Sé de casas que llevan años en progresivo deterioro por mor de discrepancias irresolubles entre los herederos. Sus originales propietarios quizá decidieron la cesión a uno, por partes iguales tras la venta, el derribo o la remodelación, pero quienes les suceden pueden rechazar el testamento por razones varias, lo que pone de manifiesto una vez más que los compromisos, tal vez incluso en vida de los ascendientes, se saltan con frecuencia a la torera. A la vista de uno de esos edificios objeto de polémica, frente al bar que frecuento y que parece abandonado, me dio por pensar en que algo parecido ocurre con los libros inéditos tras la muerte de su autor.
Algunos de ellos, y de haber vivido algo más, los hubiesen sacado a la luz o pudiera ser esa era su intención de haber contado en su momento con editorial. Así ha ocurrido con miles, y algunos de reconocido éxito, editados tras morir el escritor. Billy Budd de Melville, El Gatopardo de Lampedusa, Estancia en el tiempo (Celan), Poeta en Nueva York de Lorca, Un soplo de vida de Clarice Lispector… En otros casos se imprimieron póstumamente los de escritores que jamás consiguieron publicar cuando vivos, y ahí están Lovecraft o el poeta iraní Omar Khayyam. Por lo demás, también los ha habido que guardaban celosamente -con motivos muchas veces incógnitos- unas obras que a su muerte fueron encontradas por sus familiares y aireadas: la hermana de Emily Dickinson descubrió casi 2000 poemas de la misma en un armario; las hijas de Irene Némirovsky hallaron “Suite francesa” escondida en una maleta o,
en el famoso baúl del portugués Pessoa, que en vida únicamente publicó 2 libros, se encontraron tras el fallecimiento 27.543 cuartillas escritas.
Se trata, los anteriores, de casos en que tal vez los desaparecidos habrían aplaudido la decisión de los descendientes. Sin embargo y en otras ocasiones, esa herencia escrita no fue difundida en vida por expreso deseo del propietario intelectual e incluso dejó dicho que no fuesen publicados antes de determinada fecha o incluso destruidos, y la ulterior difusión, de espaldas a la voluntad del extinto se parece, como he mencionado, al comportamiento de algunos receptores con relación a otros legados materiales que les caen en suerte.
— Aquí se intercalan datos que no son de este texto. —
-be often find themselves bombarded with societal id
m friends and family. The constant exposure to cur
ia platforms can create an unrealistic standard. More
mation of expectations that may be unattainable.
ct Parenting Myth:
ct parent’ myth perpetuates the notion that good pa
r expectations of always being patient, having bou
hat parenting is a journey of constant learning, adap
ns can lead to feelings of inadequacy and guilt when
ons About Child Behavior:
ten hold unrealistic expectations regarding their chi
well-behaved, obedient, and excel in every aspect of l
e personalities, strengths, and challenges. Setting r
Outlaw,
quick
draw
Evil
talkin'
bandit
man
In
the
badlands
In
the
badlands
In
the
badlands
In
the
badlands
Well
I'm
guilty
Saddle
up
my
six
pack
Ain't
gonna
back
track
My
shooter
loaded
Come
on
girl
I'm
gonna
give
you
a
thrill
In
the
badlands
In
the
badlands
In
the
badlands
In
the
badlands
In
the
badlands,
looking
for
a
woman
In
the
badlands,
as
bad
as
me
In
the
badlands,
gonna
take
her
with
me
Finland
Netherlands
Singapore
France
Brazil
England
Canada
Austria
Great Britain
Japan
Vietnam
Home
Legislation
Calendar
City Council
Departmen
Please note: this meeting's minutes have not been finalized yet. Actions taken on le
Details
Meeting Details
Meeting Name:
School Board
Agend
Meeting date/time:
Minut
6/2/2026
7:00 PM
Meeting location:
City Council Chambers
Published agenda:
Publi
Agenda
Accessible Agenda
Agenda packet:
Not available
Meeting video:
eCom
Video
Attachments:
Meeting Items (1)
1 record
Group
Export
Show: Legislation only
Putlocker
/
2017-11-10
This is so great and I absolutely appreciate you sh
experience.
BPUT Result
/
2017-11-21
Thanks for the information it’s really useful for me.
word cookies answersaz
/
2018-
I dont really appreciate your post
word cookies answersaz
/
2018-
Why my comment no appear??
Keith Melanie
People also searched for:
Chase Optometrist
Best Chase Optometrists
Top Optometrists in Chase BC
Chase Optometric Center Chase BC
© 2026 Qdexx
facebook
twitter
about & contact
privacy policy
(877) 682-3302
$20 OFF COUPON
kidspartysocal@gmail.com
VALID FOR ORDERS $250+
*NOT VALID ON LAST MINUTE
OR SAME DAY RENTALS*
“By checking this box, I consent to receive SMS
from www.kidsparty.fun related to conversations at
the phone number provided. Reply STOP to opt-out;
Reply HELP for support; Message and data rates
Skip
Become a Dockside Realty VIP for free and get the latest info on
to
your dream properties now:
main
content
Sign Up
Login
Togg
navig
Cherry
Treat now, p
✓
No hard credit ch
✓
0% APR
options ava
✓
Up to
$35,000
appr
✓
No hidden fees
Por remontarme a la antigüedad, sabemos que Vario no atendió a Virgilio cuando le pidió que destruyese La Eneida; el amigo de Kafka, Max Brod, publicó los manuscritos de éste en vez de quemarlos como le había ordenado,
y tampoco la viuda del rumano Cioran cumplió con el deseo de eliminar las páginas de su diario. Nabokov dejó dicho a su mujer, Vera Evssena, que hiciera desaparecer “El original de Laura”, lo que no cumplió como tampoco los familiares de Robert Walser – ingresado sus últimos 24 años en un psiquiátrico – tras ordenar la hermana de éste, en sus últimas voluntades, que todos los manuscritos inéditos debían desaparecer.
Como puede deducirse, y de haber horizontes de beneficio u otros objetivos entre los que les sobreviven, los deseos de autores / propietarios pueden pasar a mejor vida junto a ellos, así que, de proyectar algo, parece que es mejor ponerse manos a la obra antes del último suspiro.